Tuesday, September 25, 2007

Annie Lennox

I'm a huge fan of hers... since like 5th grade. Incase you arent as cool as me to know who Annie Lennox is.. she used to be the singer for Eurythmics. You know "sweet dreams are made of these"... "here comes the rain again".

Anyway, she has a new album coming out on October 1st. I'm very excited. Half because its annie, and half because its the day before our first dr's visit and ultrasound... so something else to think about.

I'm home today recovering from a silly little cold Mat so generously passed on to me. Since I'm a sad vision in unwashed hair, and rumpled tanktop... with piles of kleenex around me I thought I would cheer myself up with some good ole music.. and what the heck? why not share it with you!

This is my absolute favorite song of hers.. plus the video makes me laugh everytime I see it. She's also pregnant in it.. so fitting. I think she is so pretty as a brunette.. during her DIVA, and MEDUSA albums..



Her new album is Songs of Mass Destruction.

Next week I will obviously have more baby news, but for now I'm still feeling fine (no nausea) and I'm sure I'll get over this cold in no time.
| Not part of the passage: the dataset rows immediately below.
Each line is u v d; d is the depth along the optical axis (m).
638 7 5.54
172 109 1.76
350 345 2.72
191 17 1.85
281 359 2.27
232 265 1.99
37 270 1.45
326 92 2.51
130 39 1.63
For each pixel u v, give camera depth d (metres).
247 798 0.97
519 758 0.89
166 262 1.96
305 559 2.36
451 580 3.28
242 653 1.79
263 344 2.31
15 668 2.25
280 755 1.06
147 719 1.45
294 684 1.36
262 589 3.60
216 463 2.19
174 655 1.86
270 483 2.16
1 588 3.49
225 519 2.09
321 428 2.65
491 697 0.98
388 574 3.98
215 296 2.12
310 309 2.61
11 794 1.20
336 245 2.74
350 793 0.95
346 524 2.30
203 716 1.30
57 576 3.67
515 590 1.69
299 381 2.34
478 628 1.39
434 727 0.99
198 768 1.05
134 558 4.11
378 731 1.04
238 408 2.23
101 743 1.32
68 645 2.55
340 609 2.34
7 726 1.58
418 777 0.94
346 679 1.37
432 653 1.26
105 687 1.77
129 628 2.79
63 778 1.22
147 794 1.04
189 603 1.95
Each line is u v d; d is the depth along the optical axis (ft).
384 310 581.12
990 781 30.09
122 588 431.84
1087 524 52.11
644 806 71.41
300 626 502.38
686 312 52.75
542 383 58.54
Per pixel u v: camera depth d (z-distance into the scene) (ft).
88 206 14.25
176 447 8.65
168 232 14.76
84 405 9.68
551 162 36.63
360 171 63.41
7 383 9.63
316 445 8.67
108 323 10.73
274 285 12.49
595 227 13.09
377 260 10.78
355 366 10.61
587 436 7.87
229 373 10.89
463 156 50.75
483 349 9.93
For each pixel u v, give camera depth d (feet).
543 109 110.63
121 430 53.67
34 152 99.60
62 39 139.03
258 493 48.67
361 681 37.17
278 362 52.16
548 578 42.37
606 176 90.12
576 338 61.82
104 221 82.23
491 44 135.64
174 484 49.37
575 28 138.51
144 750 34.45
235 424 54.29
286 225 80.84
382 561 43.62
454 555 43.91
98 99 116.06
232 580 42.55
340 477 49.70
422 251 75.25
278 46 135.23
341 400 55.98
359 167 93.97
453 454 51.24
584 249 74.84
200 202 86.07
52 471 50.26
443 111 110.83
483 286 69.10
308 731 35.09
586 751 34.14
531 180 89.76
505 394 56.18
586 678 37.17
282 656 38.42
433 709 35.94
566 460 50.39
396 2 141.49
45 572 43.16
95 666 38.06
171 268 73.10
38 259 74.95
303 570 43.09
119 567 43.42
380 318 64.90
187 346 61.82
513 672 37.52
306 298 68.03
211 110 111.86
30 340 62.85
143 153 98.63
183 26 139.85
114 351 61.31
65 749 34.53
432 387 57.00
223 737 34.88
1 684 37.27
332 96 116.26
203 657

And you can bet your bottom dollar I will share any and ALL good news we get from the ultrasound. Till then.. enjoy Annie!

Thursday, September 20, 2007

Well here we are again...


whew... I honestly thought this day would be much farther away than now. I had come to terms with the fact that I was on God's time.. as much as i hated it and complained about it.. thats the way it was. I had given up.

Problem is, I think I gave up because I was done asking pleading and begging. Now that it has happened I feel like I should automatically be joyful and happy and thankful.. all the good christian things your supposed to...but I'm not.

I'm freaked out. I'm scared how much I want and need this baby. I'm sad because I didnt think about David or Isaac for a few days because I was so thankful I didnt have to be mad or sad forever. I took a test on sunday and didnt realize till monday night that I hadnt even thanked God for this new baby. I'm definately learning a lot about God. Probably since February/March I've started (finally) being honest about my feelings. Its not that I couldnt, I just wasnt feeling a whole lot of anything for a while... I think I just shut off for a while.. I'm glad I did.. its too much all at once.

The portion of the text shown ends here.